- The records
####################
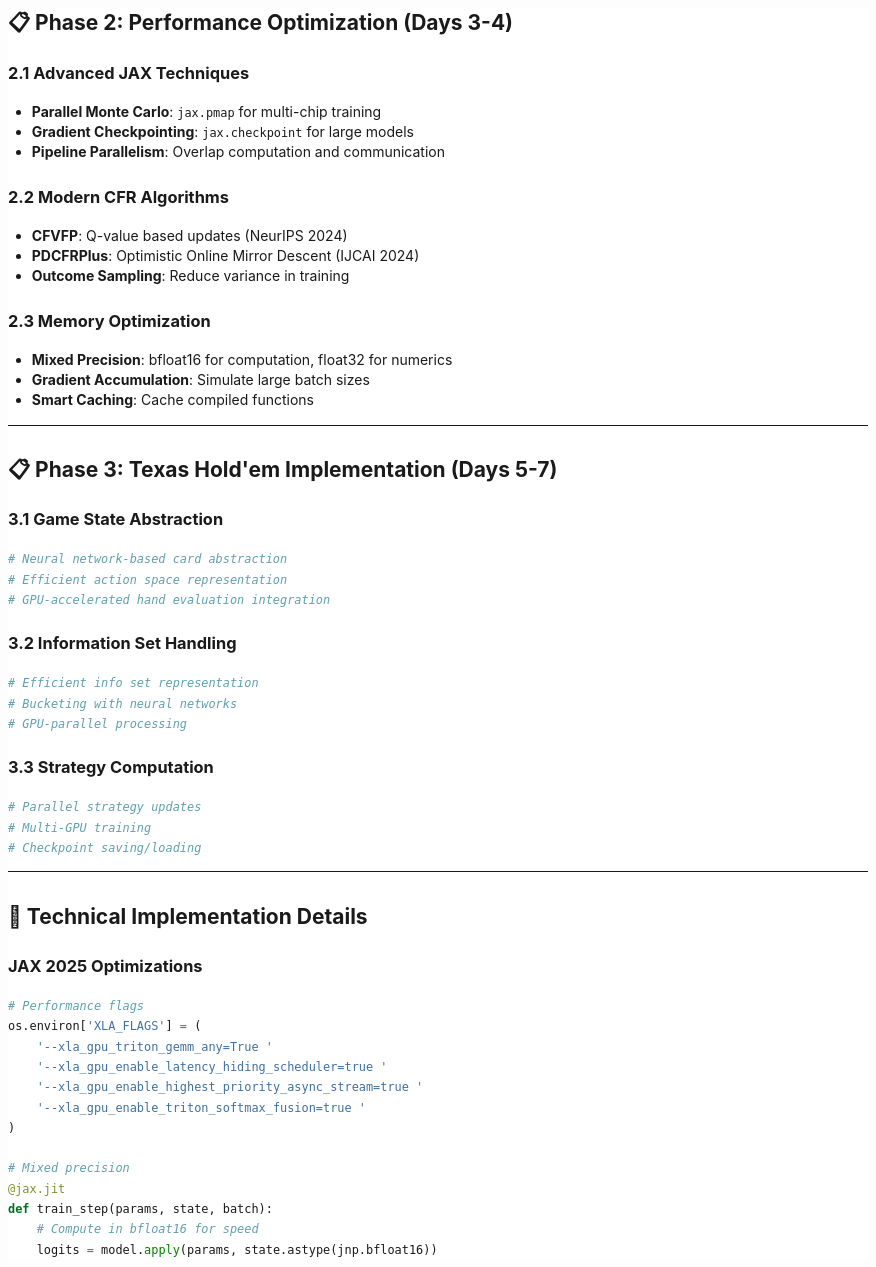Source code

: 
## 📋 Phase 2: Performance Optimization (Days 3-4)

### 2.1 Advanced JAX Techniques
- **Parallel Monte Carlo**: `jax.pmap` for multi-chip training
- **Gradient Checkpointing**: `jax.checkpoint` for large models
- **Pipeline Parallelism**: Overlap computation and communication

### 2.2 Modern CFR Algorithms
- **CFVFP**: Q-value based updates (NeurIPS 2024)
- **PDCFRPlus**: Optimistic Online Mirror Descent (IJCAI 2024)
- **Outcome Sampling**: Reduce variance in training

### 2.3 Memory Optimization
- **Mixed Precision**: bfloat16 for computation, float32 for numerics
- **Gradient Accumulation**: Simulate large batch sizes
- **Smart Caching**: Cache compiled functions

---

## 📋 Phase 3: Texas Hold'em Implementation (Days 5-7)

### 3.1 Game State Abstraction
```python
# Neural network-based card abstraction
# Efficient action space representation
# GPU-accelerated hand evaluation integration
```

### 3.2 Information Set Handling
```python
# Efficient info set representation
# Bucketing with neural networks
# GPU-parallel processing
```

### 3.3 Strategy Computation
```python
# Parallel strategy updates
# Multi-GPU training
# Checkpoint saving/loading
```

---

## 🔧 Technical Implementation Details

### JAX 2025 Optimizations
```python
# Performance flags
os.environ['XLA_FLAGS'] = (
    '--xla_gpu_triton_gemm_any=True '
    '--xla_gpu_enable_latency_hiding_scheduler=true '
    '--xla_gpu_enable_highest_priority_async_stream=true '
    '--xla_gpu_enable_triton_softmax_fusion=true '
)

# Mixed precision
@jax.jit
def train_step(params, state, batch):
    # Compute in bfloat16 for speed
    logits = model.apply(params, state.astype(jnp.bfloat16))
```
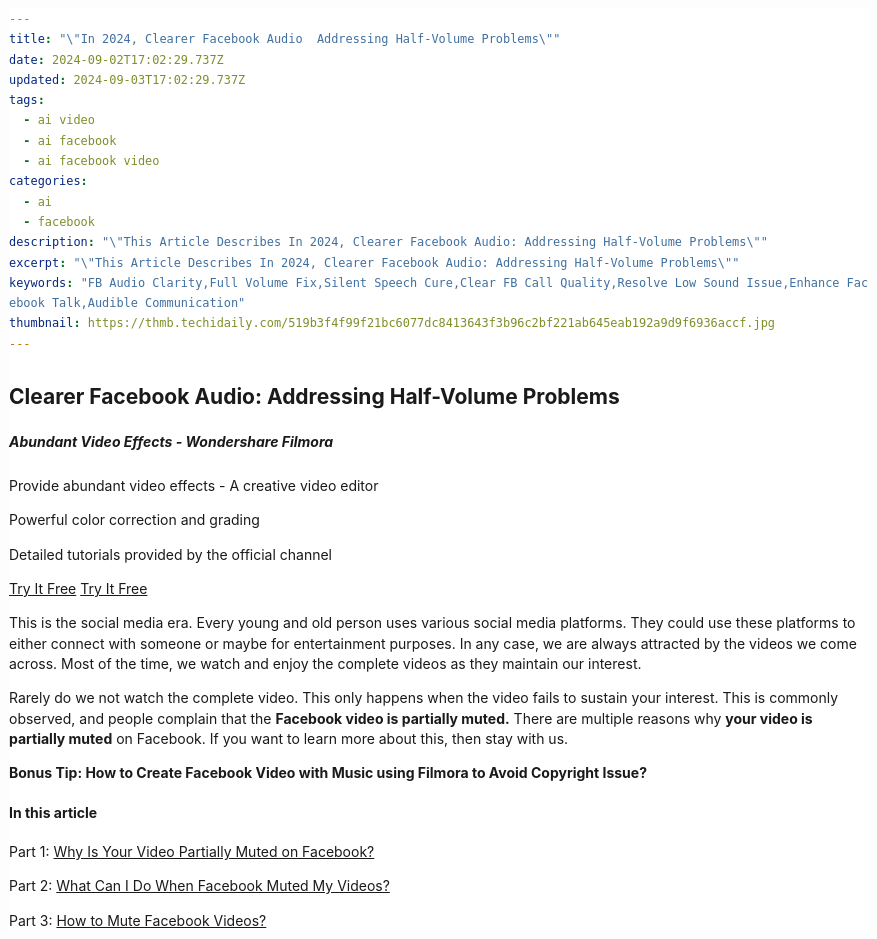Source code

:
 ```yaml
---
title: "\"In 2024, Clearer Facebook Audio  Addressing Half-Volume Problems\""
date: 2024-09-02T17:02:29.737Z
updated: 2024-09-03T17:02:29.737Z
tags:
  - ai video
  - ai facebook
  - ai facebook video
categories:
  - ai
  - facebook
description: "\"This Article Describes In 2024, Clearer Facebook Audio: Addressing Half-Volume Problems\""
excerpt: "\"This Article Describes In 2024, Clearer Facebook Audio: Addressing Half-Volume Problems\""
keywords: "FB Audio Clarity,Full Volume Fix,Silent Speech Cure,Clear FB Call Quality,Resolve Low Sound Issue,Enhance Facebook Talk,Audible Communication"
thumbnail: https://thmb.techidaily.com/519b3f4f99f21bc6077dc8413643f3b96c2bf221ab645eab192a9d9f6936accf.jpg
---
```


## Clearer Facebook Audio: Addressing Half-Volume Problems

##### Abundant Video Effects - Wondershare Filmora

Provide abundant video effects - A creative video editor

Powerful color correction and grading

Detailed tutorials provided by the official channel

[Try It Free](https://tools.techidaily.com/wondershare/filmora/download/) [Try It Free](https://tools.techidaily.com/wondershare/filmora/download/)

This is the social media era. Every young and old person uses various social media platforms. They could use these platforms to either connect with someone or maybe for entertainment purposes. In any case, we are always attracted by the videos we come across. Most of the time, we watch and enjoy the complete videos as they maintain our interest.

Rarely do we not watch the complete video. This only happens when the video fails to sustain your interest. This is commonly observed, and people complain that the **Facebook video is partially muted.** There are multiple reasons why **your video is partially muted** on Facebook. If you want to learn more about this, then stay with us.

**Bonus Tip: How to Create Facebook Video with Music using Filmora to Avoid Copyright Issue?**

#### In this article

Part 1: [Why Is Your Video Partially Muted on Facebook?](#step1)

Part 2: [What Can I Do When Facebook Muted My Videos?](#step2)

Part 3: [How to Mute Facebook Videos?](#step3)
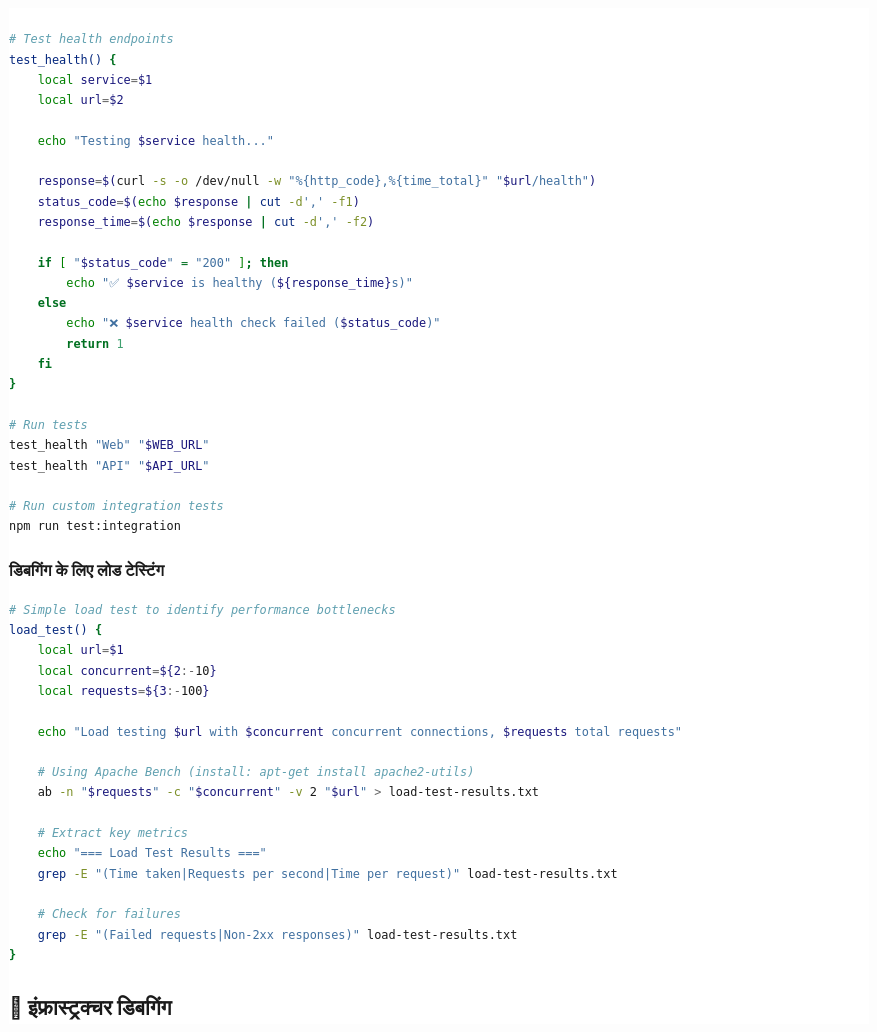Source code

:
 ```bash

# Test health endpoints
test_health() {
    local service=$1
    local url=$2
    
    echo "Testing $service health..."
    
    response=$(curl -s -o /dev/null -w "%{http_code},%{time_total}" "$url/health")
    status_code=$(echo $response | cut -d',' -f1)
    response_time=$(echo $response | cut -d',' -f2)
    
    if [ "$status_code" = "200" ]; then
        echo "✅ $service is healthy (${response_time}s)"
    else
        echo "❌ $service health check failed ($status_code)"
        return 1
    fi
}

# Run tests
test_health "Web" "$WEB_URL"
test_health "API" "$API_URL"

# Run custom integration tests
npm run test:integration
```

### डिबगिंग के लिए लोड टेस्टिंग
```bash
# Simple load test to identify performance bottlenecks
load_test() {
    local url=$1
    local concurrent=${2:-10}
    local requests=${3:-100}
    
    echo "Load testing $url with $concurrent concurrent connections, $requests total requests"
    
    # Using Apache Bench (install: apt-get install apache2-utils)
    ab -n "$requests" -c "$concurrent" -v 2 "$url" > load-test-results.txt
    
    # Extract key metrics
    echo "=== Load Test Results ==="
    grep -E "(Time taken|Requests per second|Time per request)" load-test-results.txt
    
    # Check for failures
    grep -E "(Failed requests|Non-2xx responses)" load-test-results.txt
}
```

## 🔧 इंफ्रास्ट्रक्चर डिबगिंग
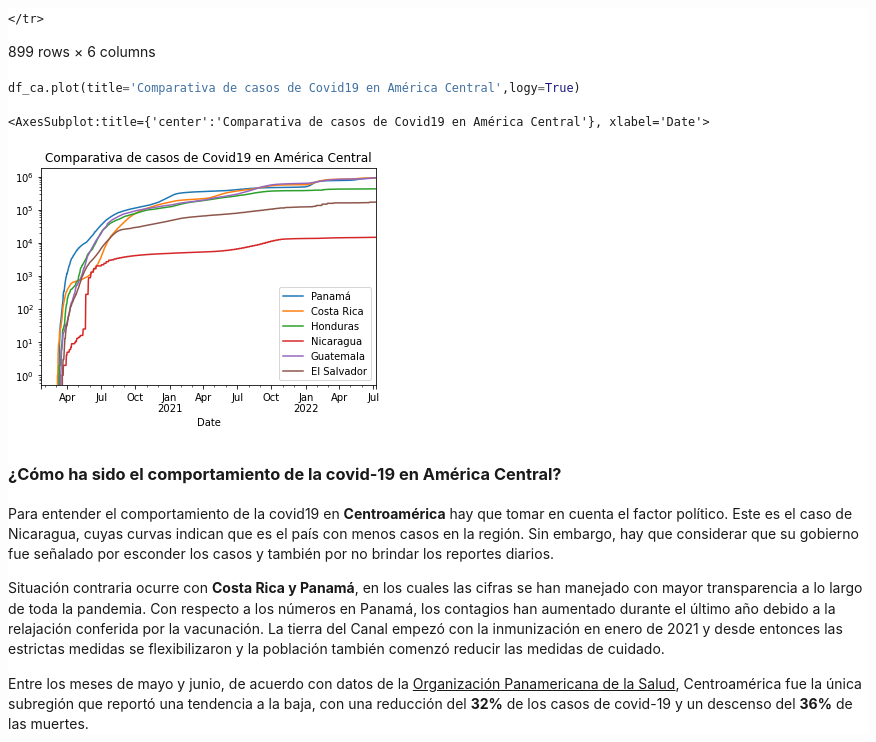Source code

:     </tr>
  </tbody>
</table>
<p>899 rows × 6 columns</p>
</div>




```python
df_ca.plot(title='Comparativa de casos de Covid19 en América Central',logy=True)
```




    <AxesSubplot:title={'center':'Comparativa de casos de Covid19 en América Central'}, xlabel='Date'>




    
![png](output_62_1.png)
    


### ¿Cómo ha sido el comportamiento de la covid-19 en América Central?

Para entender el comportamiento de la covid19 en **Centroamérica** hay que tomar en cuenta el factor político. Este es el caso de Nicaragua, cuyas curvas indican que es el país con menos casos en la región. Sin embargo, hay que considerar  que su gobierno fue señalado por esconder los casos y también por no brindar los reportes diarios.

Situación contraria ocurre con **Costa Rica y Panamá**, en los cuales las cifras se han manejado con mayor transparencia a lo largo de toda la pandemia. Con respecto a los números en Panamá, los contagios han aumentado  durante el último año debido a la relajación conferida por la vacunación. La tierra del Canal empezó con la inmunización en enero de 2021 y desde entonces las estrictas medidas se flexibilizaron y la población también comenzó reducir las medidas de cuidado.

Entre los meses de mayo y junio, de acuerdo con datos de la [Organización Panamericana de la Salud](https://www.bing.com/search?q=los+paises+de+las+americas+deben+redoblar+los+esfueros+para+alcanzar+la+meta+de+70%25&cvid=d0fbbcfcff70410d8e96483482391392&aqs=edge..69i57.23481j0j4&FORM=ANAB01&PC=U531), Centroamérica fue la única subregión que reportó una tendencia a la baja, con una reducción del **32%** de los casos de covid-19 y un descenso del **36%** de las muertes.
####################
- Task directions
Say only the number of lines above holding "params".

- Final answer
2